What Does Speed Training Really Mean?

How many times have you read that proper run training should include three types of runs – a speed workout, a tempo run, and a long run? Well, I agree! You should certainly have some form of each of those in your program. The long run is usually slow paced and long in duration – up to 30% of your weekly mileage. The tempo run is usually 20-40 minutes of sustained, faster paced running. And the speed workout? Well, it should definitely be faster than the others!

I sense a lot of confusion regarding speed workouts, though. Exactly how fast should you run? Why this speed and not that speed? How often should you run that fast? Let's find out.

The first thing that you should know is that you are capable of many different speeds. Think of a spectrum that begins at walking and ends in an all-out sprint. I have found that it is good to train at every one of those speeds to develop as a runner. ALL speeds have benefits!

Here are all of my “speeds” or gears. There are at least 11 of them:



Slow Recovery Run

Easy Run

Moderate Run (marathon pace)

Moderately Hard Run (10K-Half Marathon)

Hard Run (2 Mile-5K)

Very Hard (1 Mile)

Long Sprint (400-800m)

Short Sprint (100-400m)

Max Power (20-50m)

A beginner will have less speeds to choose from while an experienced, fast racer will have more. For example, a low-mileage marathon rookie will likely run the marathon at their Slow-Easy pace. A fast, high-mileage 5K'er will be comfortable all the way down to 5 minute pace.

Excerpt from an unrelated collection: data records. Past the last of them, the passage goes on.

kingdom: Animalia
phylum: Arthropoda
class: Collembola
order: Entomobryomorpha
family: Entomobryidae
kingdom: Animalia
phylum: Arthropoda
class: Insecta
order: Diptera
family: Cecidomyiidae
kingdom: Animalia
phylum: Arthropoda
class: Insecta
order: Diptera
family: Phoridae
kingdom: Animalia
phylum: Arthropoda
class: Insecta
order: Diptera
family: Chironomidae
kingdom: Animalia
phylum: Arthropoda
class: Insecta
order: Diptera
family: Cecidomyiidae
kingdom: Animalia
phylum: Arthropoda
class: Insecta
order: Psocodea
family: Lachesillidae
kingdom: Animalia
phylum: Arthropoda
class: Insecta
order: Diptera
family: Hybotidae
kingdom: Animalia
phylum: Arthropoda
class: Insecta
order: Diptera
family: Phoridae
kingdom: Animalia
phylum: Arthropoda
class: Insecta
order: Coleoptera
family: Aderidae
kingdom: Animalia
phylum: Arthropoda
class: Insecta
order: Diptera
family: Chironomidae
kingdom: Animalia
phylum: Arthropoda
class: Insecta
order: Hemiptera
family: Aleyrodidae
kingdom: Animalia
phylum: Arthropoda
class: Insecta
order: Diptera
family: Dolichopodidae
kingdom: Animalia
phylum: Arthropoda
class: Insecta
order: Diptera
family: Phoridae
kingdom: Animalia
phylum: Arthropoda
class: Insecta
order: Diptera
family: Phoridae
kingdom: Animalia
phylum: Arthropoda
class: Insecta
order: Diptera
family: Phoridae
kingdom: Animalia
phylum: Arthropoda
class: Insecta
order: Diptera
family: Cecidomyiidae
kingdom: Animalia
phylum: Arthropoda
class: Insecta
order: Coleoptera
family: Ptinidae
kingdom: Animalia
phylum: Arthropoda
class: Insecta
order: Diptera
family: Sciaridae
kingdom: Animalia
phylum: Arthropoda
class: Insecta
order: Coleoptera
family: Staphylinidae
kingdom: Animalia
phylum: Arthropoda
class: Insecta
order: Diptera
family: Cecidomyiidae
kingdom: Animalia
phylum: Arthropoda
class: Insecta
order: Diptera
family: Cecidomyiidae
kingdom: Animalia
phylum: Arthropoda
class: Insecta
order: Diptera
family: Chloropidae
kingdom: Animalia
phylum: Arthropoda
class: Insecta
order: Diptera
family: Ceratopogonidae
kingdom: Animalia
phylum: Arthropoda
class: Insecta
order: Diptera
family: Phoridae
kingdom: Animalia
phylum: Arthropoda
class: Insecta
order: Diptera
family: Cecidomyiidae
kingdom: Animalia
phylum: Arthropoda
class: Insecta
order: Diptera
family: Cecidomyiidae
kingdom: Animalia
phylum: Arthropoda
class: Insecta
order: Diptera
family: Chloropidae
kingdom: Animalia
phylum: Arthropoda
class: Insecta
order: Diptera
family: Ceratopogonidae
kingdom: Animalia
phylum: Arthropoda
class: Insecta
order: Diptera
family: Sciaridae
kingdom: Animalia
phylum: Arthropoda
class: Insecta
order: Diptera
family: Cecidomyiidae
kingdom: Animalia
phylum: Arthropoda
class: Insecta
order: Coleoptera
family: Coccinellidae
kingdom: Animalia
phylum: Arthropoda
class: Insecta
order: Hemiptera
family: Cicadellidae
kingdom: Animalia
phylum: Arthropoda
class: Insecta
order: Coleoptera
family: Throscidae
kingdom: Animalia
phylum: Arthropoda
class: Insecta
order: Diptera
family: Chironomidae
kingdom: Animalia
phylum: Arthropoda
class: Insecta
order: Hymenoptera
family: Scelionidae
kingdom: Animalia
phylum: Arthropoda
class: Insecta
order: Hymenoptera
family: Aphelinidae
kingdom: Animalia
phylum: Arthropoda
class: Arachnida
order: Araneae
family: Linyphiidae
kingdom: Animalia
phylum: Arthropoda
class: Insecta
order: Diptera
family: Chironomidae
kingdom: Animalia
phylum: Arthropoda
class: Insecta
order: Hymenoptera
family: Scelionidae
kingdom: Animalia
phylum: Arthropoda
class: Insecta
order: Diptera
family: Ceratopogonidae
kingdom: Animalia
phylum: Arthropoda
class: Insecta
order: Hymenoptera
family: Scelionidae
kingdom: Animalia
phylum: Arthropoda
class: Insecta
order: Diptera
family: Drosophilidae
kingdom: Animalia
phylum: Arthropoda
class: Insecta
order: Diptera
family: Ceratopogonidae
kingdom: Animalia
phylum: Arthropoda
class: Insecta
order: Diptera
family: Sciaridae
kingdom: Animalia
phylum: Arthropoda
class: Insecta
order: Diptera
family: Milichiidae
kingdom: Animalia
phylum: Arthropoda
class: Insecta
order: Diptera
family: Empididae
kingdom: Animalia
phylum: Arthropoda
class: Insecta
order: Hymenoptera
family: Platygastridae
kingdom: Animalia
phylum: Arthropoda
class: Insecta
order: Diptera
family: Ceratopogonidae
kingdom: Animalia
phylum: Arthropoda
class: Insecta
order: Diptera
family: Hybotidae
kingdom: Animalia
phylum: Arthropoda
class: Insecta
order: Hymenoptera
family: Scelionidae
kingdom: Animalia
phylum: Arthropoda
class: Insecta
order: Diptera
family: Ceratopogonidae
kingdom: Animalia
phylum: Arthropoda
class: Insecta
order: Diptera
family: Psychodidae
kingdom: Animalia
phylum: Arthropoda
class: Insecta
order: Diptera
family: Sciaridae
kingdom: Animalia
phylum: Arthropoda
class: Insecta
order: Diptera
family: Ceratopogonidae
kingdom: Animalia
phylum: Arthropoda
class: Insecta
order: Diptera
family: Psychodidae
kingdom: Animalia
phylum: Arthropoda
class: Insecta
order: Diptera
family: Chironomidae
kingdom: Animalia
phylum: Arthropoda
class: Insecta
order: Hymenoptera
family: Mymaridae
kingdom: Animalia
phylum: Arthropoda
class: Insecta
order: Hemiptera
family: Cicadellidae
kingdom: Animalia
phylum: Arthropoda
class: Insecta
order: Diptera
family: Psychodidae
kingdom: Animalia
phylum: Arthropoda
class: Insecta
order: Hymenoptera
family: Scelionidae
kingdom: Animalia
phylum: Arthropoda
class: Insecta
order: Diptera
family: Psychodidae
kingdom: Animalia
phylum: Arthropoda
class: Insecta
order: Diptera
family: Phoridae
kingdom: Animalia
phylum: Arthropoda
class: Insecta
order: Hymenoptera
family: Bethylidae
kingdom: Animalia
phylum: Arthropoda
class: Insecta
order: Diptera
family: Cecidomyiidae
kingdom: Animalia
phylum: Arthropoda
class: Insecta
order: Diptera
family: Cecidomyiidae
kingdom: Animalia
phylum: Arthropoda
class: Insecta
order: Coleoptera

When I think of the general programs I've seen in other online sites and running magazines, they often describe speed as running close to your current 5K race pace. This leads many runners to believe that if they do their weekly speed workout of 6 times 800 meters at 5k pace, they will become faster. Makes sense, right?

Well, no. You'll develop the ability to use less energy while running your current 5K pace, but you won't really get faster overall. I mean, wouldn't it be cool to run faster at all of your race distances?

Yes, please!

Ok, so here's what ya gotta do. The faster you are at a short distance race, the faster you can be at a long distance race. This is happens for at least two reasons: more muscle power means a longer stride & speed training makes you better coordinated so you use less energy at slower paces. It's one of the reasons I recommend beginners do slow running and sprint training – and less “in-between” stuff.

Take a look at your weekly schedule. How many different speeds do you engage every week? If you aren't doing any speed training, you'll need to start at the far end of the spectrum by working on your Max Power.

--Tack on two sprints at the end of two of your weekly easy runs.

--Sprint all out for 7-8 seconds (up a slight incline for best results).

--Take 2 minutes between sprints and just walk to allow your central nervous system recover so that you can hit that next one just as hard.

--Every two weeks add two sprints until you reach 8 sprints.

Where to take things from there can depend on many factors like your goals, muscle fiber make-up and time available to train, but this is a great place to start. Once your muscle power and coordination has improved significantly, then you are ready for longer speed sessions. However, without this base of basic sprint speed you are leaving speed on the table and won't reach your potential.